SCOTT SIMON, host:
And food banks across the country are especially stressed this Thanksgiving season with demands for services up, donations down. Workers are trying to cobble(ph) together what they can to help those in need. NPR's Pam Fessler took her recording equipment this week to the Capital Area Food Bank in Washington, D.C., but they're struggling to keep up with the calls. She has this audio postcard.
Ms. JENNIFER SHAY(ph) (Hunger Lifeline Coordinator, Capital Area Food Bank): My name is Jennifer Shay. I am the hunger lifeline coordinator at the Capital Area Food Bank. People who are in need of food, food assistance, either one time or kind of an ongoing situation, call this number. And we find a food pantry in the area, one of our member agencies that can serve them. And so this week, I'm expecting it to be probably the busiest that I've had all year. Thanksgiving is much busier even than Christmastime here at the food bank.

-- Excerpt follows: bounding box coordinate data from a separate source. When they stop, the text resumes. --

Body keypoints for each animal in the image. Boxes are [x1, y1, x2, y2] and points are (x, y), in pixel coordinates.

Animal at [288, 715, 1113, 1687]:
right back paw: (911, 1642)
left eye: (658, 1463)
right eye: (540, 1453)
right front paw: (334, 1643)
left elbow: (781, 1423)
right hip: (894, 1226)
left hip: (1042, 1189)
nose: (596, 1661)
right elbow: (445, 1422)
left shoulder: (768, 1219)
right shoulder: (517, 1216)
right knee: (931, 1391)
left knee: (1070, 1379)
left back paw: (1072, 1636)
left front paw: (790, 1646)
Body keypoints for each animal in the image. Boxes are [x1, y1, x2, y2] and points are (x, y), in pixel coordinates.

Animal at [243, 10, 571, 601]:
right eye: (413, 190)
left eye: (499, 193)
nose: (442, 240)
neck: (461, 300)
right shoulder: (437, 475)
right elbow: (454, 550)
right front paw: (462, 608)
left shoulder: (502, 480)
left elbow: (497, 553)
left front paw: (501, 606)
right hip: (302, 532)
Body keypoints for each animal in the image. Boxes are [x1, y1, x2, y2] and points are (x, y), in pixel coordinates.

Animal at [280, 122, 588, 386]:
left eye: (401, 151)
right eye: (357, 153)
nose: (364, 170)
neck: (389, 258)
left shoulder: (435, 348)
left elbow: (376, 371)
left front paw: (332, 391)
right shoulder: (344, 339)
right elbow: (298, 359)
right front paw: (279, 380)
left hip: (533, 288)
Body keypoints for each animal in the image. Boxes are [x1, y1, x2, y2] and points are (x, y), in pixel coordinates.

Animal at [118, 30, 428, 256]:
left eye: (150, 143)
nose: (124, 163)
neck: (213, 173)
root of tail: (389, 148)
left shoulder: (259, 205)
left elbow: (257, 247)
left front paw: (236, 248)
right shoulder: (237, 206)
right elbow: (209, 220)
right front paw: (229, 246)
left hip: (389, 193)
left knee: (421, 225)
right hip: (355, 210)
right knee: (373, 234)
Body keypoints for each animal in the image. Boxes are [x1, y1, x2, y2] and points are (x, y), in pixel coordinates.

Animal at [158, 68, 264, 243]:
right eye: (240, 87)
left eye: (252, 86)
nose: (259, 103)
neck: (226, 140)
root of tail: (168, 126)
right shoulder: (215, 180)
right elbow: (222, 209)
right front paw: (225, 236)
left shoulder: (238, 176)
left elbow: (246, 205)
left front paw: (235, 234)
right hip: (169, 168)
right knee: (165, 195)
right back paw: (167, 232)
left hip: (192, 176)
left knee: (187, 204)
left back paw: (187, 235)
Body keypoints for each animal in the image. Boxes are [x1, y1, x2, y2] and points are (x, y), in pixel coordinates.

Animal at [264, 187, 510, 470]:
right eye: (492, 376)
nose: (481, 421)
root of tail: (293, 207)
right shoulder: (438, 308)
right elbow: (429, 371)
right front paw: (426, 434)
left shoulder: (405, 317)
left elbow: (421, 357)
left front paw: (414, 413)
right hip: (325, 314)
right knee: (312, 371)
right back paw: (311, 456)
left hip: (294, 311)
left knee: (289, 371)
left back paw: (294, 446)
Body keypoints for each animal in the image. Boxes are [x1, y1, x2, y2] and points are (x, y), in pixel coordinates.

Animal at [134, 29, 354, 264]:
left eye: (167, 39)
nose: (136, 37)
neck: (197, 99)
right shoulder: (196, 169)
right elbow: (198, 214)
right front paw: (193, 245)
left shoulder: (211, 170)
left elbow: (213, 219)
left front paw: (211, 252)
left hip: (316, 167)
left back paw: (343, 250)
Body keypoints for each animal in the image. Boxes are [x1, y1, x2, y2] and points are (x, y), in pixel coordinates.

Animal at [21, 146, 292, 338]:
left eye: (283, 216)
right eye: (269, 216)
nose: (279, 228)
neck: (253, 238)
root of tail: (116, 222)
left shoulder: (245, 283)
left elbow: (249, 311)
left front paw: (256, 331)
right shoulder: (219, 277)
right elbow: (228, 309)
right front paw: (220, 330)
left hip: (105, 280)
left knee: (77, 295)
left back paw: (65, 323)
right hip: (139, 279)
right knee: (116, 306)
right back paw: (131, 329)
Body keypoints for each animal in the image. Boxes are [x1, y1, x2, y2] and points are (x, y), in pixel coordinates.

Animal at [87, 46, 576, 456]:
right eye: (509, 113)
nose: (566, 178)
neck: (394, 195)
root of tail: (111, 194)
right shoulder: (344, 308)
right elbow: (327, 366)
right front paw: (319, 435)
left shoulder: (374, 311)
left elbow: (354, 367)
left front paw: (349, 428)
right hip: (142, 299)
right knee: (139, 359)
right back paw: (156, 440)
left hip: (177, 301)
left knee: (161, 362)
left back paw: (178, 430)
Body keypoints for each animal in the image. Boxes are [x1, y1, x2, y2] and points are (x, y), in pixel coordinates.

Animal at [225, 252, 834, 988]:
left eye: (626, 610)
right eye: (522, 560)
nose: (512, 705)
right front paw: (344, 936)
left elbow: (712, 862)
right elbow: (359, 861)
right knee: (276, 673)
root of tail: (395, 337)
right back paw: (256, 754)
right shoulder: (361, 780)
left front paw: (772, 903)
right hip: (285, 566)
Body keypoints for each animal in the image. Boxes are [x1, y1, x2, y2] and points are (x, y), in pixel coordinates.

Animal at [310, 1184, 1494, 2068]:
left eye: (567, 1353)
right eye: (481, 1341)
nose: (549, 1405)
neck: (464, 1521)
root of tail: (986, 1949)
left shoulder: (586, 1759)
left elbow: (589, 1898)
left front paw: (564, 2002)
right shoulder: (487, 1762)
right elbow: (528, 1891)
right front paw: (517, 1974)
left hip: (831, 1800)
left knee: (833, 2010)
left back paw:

(Soundbite of telephone operators)
Ms. SHAY: Hello, this is Jenny. Yes. Yes, I can. Do you need food? OK, can you hold for just one moment? Thank you. Oh, I don't know which line she is. Hello, this is Jenny. Hi, good. How are you? Oh, well, the food bank, we don't actually give out food to individuals, but what I can do is give you a referral to another food pantry that can serve you. You don't even need to come in. I can do it over the phone, but can I have you hold for just one moment? Thank you. Hi, are you still there? Oh, I'm sorry to hear that. So you weren't able to pick up the gift card during that time? OK. Well, you've actually - this is definitely the right number, and we will be able to help you. Can you just give me your phone number and I'll call you back when we have a little more information? All right. You're welcome. Thanks, you too. Bye-bye.
Ms. SHAY: People are very grateful and they're very gracious about it, and that makes the whole job a whole lot easier, you know.
Ms. MARIAN PEEL(ph) (Director, Agency Relations, Capital Area Food Bank): My name is Marian Peel. I'm the director of agency relations at Capital Area Food Bank. Since July, the hunger lifeline has just seen an increase in calls that's just, you know, unbelievable. From last year at this time our calls are up 240 percent, and they're different calls. You know, I got a call from a woman that is working in the federal government. And she said, I finally called your number because I don't have any food in my house. And she said other than what she received at work, food that was shared from her co-worker, she had not eaten for the last two days.
We received an email. He and his wife were both lawyers. They were laid off from their jobs, and in his email it said, I have two children. My pride is gone. Please help me. And he actually said he had given money to the food bank. You know, we're now serving people who used to support us, and that's very, very scary.
SIMON: Workers at the Capital Area Food Bank in Washington, D.C.